**Supplied information:**
————————

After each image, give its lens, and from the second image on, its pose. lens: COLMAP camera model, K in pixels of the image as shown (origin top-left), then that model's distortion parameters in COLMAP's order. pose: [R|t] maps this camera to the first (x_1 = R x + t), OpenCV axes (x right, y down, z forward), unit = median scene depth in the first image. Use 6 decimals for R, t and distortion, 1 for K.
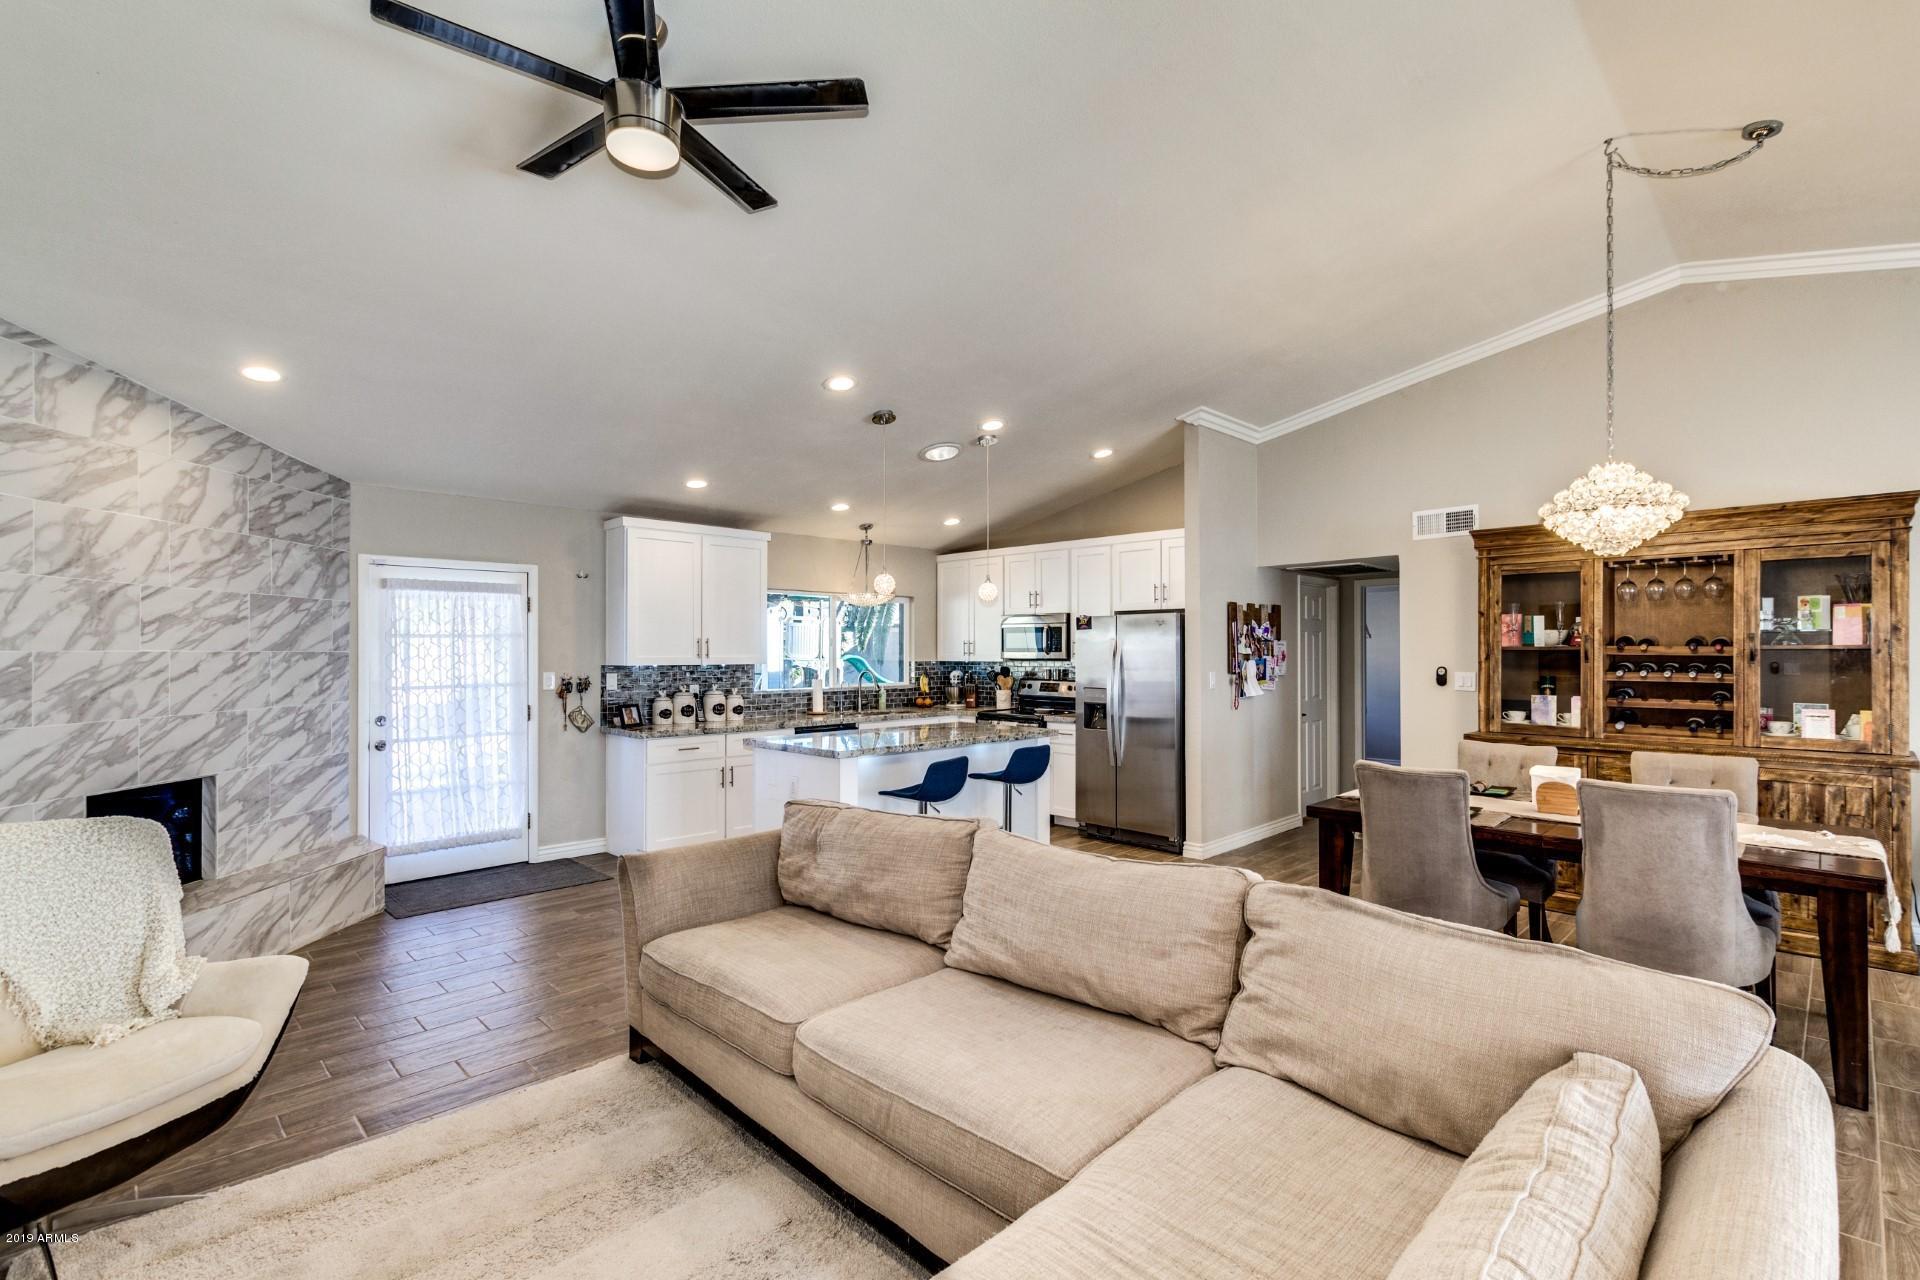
lens RADIAL K [[900.8, 0, 956.8], [0, 900.8, 644.2], [0, 0, 1]] dist [0.003841, -0.005742]
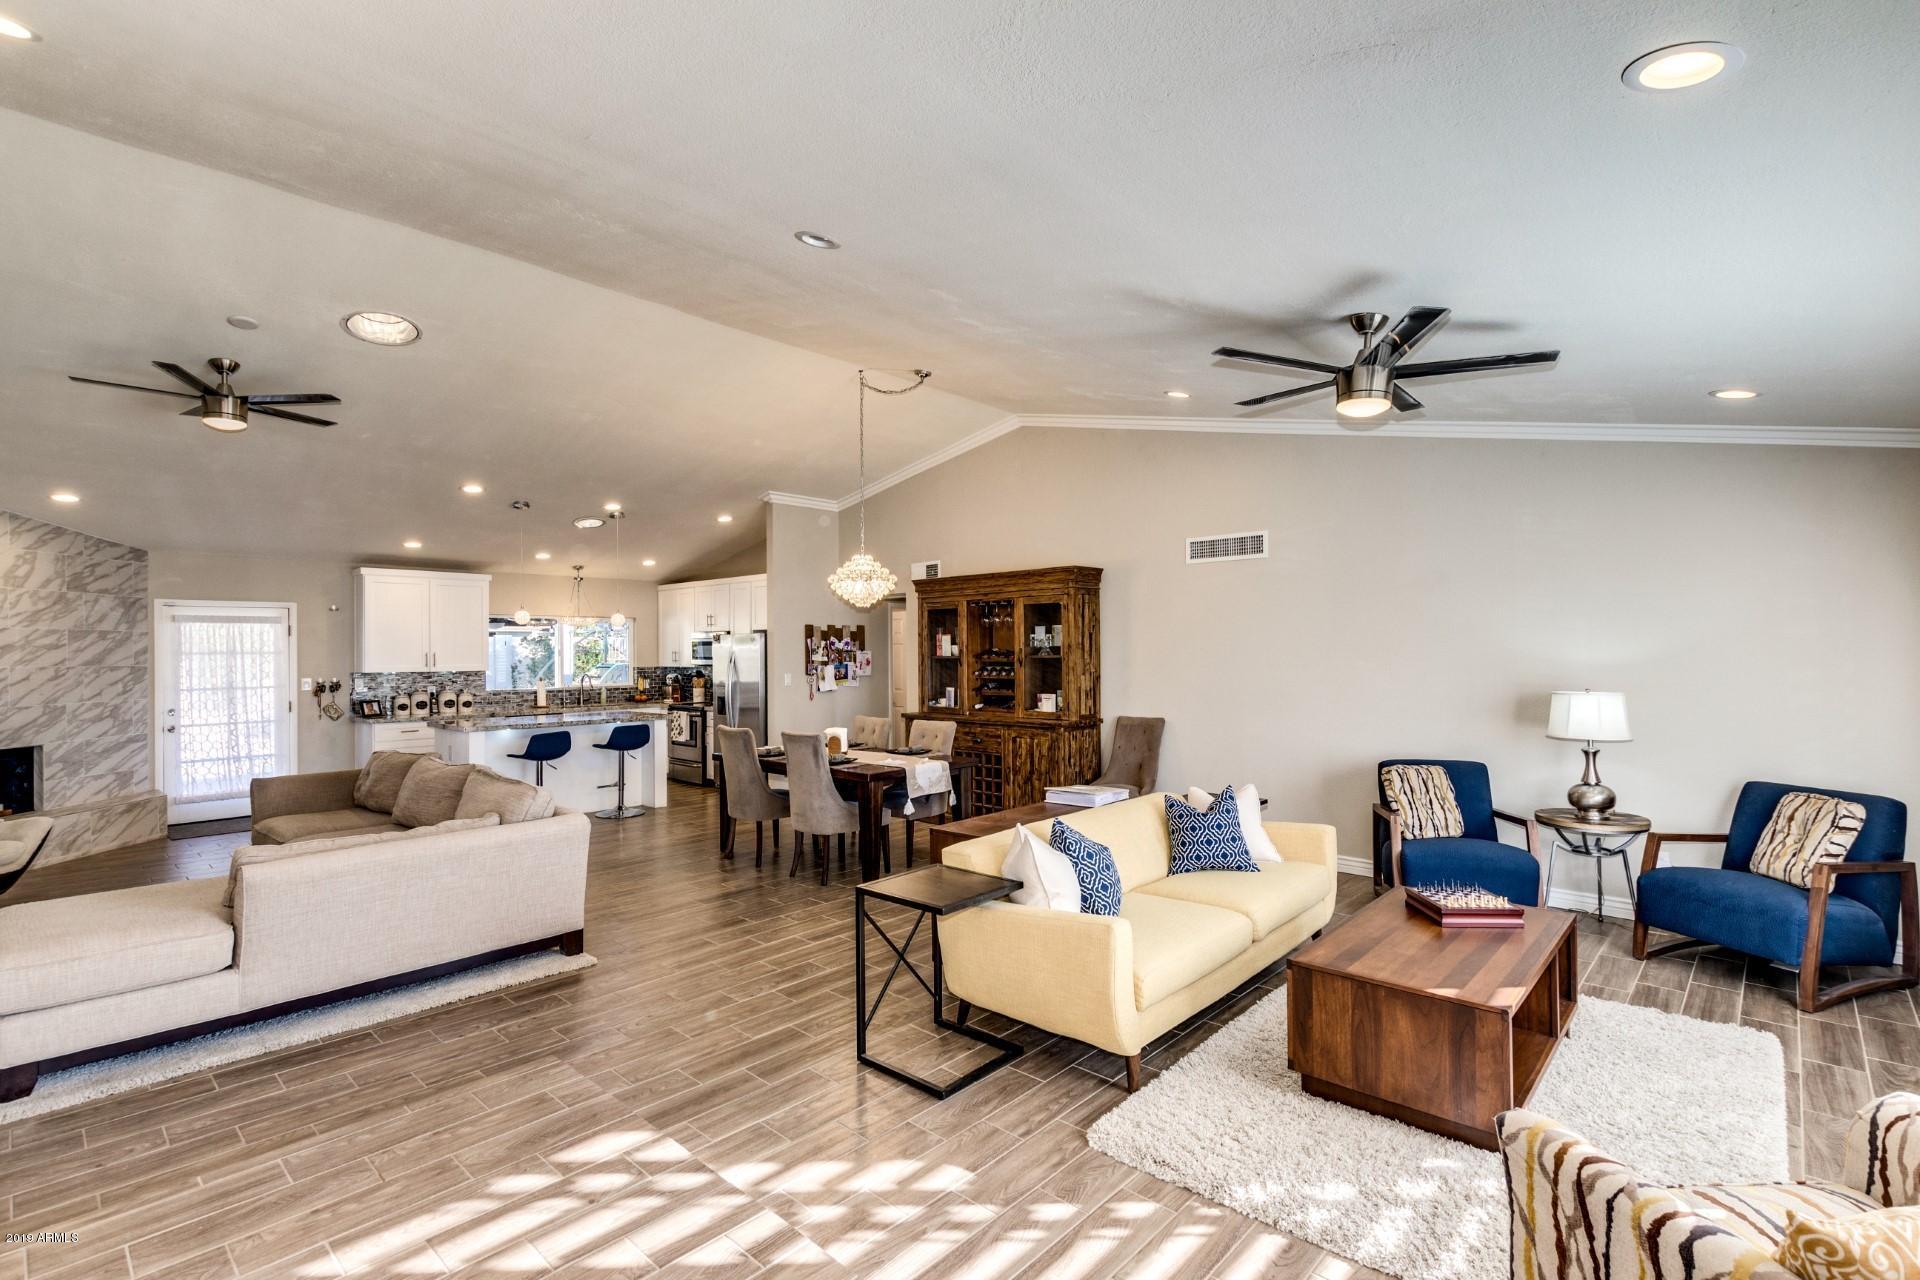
lens RADIAL K [[900.8, 0, 956.8], [0, 900.8, 644.2], [0, 0, 1]] dist [0.003841, -0.005742]
pose [[0.998789, -0.006767, 0.048726, 0.608810], [0.006813, 0.999976, -0.000775, -0.017081], [-0.048720, 0.001106, 0.998812, -0.566219]]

————————

**Problem description:**
Retype the listing above line for line, leaving out the pictures.

**Answer section:**
After each image, give its lens, and from the second image on, its pose. lens: COLMAP camera model, K in pixels of the image as shown (origin top-left), then that model's distortion parameters in COLMAP's order. pose: [R|t] maps this camera to the first (x_1 = R x + t), OpenCV axes (x right, y down, z forward), unit = median scene depth in the first image. Use 6 decimals for R, t and distortion, 1 for K.
lens RADIAL K [[900.8, 0, 956.8], [0, 900.8, 644.2], [0, 0, 1]] dist [0.003841, -0.005742]
lens RADIAL K [[900.8, 0, 956.8], [0, 900.8, 644.2], [0, 0, 1]] dist [0.003841, -0.005742]
pose [[0.998789, -0.006767, 0.048726, 0.608810], [0.006813, 0.999976, -0.000775, -0.017081], [-0.048720, 0.001106, 0.998812, -0.566219]]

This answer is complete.